Creamy Beef & Mushroom Cavatappi
Creamy beef and mushroom cavatappi: a 40-minute, family-friendly pasta with cheddar and cream. Simple steps, easy swaps, and make-ahead tips.
Creamy beef and mushroom cavatappi: a 40-minute, family-friendly pasta with cheddar and cream. Simple steps, easy swaps, and make-ahead tips.
This creamy beef and mushroom cavatappi is a simple, hearty pasta perfect for weeknight dinners or casual family meals. It suits cooks who want a straightforward, comforting dish with easy ingredient swaps and clear steps.
This creamy beef and mushroom cavatappi is a simple, hearty pasta perfect for weeknight dinners or casual family meals. It suits cooks who want a straightforward, comforting dish with easy ingredient swaps and clear steps.
A comforting one-pan creamy beef and mushroom pasta ready in about 40 minutes.
Ingredients (serves 4–6): 500 g beef mince, 250 g sliced mushrooms, 150 g grated cheddar, 350 g cavatappi, 1 tbsp olive oil, 1 medium onion (chopped), 2 cloves garlic (minced), 2 tbsp tomato paste, 200 ml beef stock, 100 ml double cream, 1 tsp dried oregano, 1 tsp salt, 1/2 tsp black pepper, 1 tbsp butter, plus extra pasta water as needed.
Cook pasta in salted boiling water until al dente; reserve ~100 ml pasta water and drain.

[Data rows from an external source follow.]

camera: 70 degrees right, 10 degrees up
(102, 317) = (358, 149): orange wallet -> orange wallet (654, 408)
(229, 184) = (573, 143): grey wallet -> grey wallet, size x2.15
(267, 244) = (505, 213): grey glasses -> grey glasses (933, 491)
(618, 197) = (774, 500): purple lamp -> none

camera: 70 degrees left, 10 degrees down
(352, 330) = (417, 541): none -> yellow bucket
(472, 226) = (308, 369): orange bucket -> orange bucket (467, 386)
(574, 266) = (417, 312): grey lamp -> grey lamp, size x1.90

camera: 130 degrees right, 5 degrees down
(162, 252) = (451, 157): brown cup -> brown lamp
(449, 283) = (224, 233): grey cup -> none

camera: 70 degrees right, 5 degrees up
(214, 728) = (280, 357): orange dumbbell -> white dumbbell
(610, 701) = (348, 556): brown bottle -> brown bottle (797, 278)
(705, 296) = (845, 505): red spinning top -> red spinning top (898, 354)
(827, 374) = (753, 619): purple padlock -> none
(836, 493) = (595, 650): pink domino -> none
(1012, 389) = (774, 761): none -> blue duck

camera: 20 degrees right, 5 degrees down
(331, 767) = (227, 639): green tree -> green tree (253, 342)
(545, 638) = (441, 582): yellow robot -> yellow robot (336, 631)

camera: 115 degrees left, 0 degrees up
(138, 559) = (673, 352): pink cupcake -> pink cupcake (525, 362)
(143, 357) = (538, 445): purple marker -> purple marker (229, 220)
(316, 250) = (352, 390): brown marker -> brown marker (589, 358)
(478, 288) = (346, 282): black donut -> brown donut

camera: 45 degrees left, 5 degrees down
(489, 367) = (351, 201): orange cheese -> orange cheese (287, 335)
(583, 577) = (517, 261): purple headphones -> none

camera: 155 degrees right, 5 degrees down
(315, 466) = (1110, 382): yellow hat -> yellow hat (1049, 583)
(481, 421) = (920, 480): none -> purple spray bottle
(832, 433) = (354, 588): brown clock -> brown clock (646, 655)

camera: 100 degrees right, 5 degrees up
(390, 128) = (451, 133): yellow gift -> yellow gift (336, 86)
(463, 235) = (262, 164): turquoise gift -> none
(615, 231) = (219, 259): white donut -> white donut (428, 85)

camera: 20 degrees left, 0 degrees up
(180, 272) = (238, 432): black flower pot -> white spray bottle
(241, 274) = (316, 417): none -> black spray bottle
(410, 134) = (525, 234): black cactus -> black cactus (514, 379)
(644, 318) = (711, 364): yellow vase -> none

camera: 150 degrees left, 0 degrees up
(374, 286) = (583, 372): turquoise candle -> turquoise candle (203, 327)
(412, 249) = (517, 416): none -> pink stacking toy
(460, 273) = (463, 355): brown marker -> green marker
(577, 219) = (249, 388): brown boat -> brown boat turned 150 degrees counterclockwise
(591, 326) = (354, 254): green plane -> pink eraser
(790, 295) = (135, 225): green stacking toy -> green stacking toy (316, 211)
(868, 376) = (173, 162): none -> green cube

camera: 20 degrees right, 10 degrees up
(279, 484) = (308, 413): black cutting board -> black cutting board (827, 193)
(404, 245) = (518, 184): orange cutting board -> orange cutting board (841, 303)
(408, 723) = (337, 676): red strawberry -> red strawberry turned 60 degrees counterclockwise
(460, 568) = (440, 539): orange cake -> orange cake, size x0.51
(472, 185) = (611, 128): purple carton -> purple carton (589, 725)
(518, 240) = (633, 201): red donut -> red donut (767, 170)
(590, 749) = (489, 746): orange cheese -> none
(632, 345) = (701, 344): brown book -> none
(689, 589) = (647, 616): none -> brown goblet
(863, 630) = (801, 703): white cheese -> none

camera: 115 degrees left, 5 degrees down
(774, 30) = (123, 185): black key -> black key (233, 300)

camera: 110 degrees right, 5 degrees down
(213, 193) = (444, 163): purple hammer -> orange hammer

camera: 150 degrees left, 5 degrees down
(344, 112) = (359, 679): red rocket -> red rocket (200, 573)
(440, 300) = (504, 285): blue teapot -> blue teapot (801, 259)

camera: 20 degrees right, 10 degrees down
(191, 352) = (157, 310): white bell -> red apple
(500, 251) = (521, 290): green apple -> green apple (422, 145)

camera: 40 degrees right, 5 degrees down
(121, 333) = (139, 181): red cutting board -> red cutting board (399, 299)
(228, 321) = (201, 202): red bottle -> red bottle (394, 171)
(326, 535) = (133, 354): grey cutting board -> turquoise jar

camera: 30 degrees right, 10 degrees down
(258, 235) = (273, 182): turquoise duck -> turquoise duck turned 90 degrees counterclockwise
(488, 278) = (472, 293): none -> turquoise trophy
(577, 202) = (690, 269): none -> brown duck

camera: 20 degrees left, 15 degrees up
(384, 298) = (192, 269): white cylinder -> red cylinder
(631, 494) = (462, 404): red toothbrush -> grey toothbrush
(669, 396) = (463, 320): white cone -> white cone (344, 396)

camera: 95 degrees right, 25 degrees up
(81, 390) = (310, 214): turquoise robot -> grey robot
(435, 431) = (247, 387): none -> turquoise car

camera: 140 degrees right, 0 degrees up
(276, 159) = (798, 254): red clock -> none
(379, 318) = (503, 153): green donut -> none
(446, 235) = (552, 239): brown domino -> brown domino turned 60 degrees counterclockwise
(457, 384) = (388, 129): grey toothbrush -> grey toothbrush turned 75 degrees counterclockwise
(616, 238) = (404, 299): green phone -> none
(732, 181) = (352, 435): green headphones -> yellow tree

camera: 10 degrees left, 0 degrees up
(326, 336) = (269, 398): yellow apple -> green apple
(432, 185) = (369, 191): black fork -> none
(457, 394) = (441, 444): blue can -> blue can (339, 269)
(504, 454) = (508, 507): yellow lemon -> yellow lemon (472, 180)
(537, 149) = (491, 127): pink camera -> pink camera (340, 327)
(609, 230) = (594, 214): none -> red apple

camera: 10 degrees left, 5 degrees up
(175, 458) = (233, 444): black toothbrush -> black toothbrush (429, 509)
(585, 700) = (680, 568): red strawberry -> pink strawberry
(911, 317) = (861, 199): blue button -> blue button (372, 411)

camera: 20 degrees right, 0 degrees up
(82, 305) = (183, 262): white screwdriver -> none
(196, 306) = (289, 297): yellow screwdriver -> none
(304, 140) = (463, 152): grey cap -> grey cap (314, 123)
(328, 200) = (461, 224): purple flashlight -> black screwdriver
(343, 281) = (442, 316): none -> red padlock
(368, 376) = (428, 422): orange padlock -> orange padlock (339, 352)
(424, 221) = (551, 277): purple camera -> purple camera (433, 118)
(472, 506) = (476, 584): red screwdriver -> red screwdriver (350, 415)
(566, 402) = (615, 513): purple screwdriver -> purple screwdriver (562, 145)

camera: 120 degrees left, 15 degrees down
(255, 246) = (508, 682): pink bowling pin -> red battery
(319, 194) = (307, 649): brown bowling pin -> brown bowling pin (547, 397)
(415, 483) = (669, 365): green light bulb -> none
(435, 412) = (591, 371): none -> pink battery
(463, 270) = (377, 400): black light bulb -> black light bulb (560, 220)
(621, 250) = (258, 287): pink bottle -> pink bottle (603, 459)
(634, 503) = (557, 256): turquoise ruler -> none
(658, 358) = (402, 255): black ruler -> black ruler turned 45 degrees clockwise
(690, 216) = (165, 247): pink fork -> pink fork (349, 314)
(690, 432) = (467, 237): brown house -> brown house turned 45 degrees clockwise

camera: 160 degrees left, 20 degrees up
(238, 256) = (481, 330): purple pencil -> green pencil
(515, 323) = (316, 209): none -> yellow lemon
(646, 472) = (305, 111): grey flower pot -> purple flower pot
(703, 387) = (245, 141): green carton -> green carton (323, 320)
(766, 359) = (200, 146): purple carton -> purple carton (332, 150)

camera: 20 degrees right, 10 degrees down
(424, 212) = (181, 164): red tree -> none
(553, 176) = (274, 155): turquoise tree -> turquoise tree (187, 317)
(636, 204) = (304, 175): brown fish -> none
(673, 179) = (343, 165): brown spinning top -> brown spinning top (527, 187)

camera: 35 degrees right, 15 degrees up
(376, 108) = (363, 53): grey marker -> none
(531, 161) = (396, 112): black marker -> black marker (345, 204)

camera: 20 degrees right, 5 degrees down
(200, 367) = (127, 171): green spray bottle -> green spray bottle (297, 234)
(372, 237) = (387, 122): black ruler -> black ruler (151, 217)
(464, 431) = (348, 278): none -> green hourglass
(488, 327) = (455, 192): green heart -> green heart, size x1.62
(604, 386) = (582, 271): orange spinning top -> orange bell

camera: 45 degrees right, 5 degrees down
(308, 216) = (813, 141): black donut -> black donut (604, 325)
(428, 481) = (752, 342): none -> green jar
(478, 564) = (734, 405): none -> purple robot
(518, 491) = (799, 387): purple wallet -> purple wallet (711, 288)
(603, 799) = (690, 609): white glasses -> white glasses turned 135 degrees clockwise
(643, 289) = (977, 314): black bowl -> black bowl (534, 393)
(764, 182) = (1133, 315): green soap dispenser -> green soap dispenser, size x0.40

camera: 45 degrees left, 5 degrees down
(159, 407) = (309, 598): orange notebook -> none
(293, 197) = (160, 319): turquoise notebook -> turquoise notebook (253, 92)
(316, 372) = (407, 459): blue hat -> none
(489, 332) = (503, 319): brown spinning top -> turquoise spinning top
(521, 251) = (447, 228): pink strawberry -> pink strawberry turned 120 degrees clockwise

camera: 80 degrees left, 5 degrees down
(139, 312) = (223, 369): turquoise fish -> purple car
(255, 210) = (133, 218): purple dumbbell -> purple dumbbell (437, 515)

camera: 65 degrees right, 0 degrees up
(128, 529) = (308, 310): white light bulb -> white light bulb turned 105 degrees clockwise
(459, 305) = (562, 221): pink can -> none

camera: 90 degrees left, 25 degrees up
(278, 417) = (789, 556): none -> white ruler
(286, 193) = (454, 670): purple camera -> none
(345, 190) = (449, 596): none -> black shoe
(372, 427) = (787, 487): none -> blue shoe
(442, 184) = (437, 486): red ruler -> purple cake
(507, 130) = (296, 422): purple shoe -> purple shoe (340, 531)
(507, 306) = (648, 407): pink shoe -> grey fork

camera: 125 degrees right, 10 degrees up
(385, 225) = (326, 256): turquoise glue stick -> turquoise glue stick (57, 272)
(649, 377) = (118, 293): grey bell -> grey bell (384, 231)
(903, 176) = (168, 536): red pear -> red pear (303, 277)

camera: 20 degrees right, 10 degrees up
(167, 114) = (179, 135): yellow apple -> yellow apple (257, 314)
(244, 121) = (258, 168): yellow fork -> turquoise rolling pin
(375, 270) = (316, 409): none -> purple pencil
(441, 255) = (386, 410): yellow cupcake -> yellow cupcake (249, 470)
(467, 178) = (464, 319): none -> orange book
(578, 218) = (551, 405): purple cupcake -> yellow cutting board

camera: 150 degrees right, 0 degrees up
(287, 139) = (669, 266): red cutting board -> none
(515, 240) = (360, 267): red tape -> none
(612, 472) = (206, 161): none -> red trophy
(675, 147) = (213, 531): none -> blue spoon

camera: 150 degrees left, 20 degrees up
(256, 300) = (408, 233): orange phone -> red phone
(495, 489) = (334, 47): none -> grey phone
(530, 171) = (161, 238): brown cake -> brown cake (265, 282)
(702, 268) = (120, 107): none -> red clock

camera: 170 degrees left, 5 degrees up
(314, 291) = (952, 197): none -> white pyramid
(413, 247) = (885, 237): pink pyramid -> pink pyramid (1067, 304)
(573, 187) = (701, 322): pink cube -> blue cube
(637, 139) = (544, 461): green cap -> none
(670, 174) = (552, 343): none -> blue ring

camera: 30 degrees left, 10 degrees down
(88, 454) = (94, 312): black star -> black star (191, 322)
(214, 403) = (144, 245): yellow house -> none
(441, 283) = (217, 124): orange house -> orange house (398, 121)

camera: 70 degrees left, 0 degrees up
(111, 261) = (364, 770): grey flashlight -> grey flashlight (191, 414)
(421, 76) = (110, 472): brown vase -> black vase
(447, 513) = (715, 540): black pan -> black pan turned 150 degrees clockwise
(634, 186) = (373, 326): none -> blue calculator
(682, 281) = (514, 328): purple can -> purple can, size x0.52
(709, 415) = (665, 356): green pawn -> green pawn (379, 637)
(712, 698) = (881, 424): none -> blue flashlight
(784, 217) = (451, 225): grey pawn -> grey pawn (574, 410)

Sauté onion in oil over medium-high heat until softened, add garlic for 30 seconds. Brown the beef, then add mushrooms and cook until they brown. Stir in tomato paste and cook 1–2 minutes, add beef stock and seasonings, then reduce heat. Pour in cream and simmer 3–4 minutes to thicken. Add pasta, toss with reserved water to adjust consistency, then stir in cheddar and butter until smooth. Rest 1–2 minutes and serve.
Tips: Don’t overcook the pasta—finish in the sauce for best texture. For deeper flavor, brown the beef well and deglaze with stock. Variations: add spinach at the end, a splash of white wine with the stock, or top with breadcrumbs and grill briefly.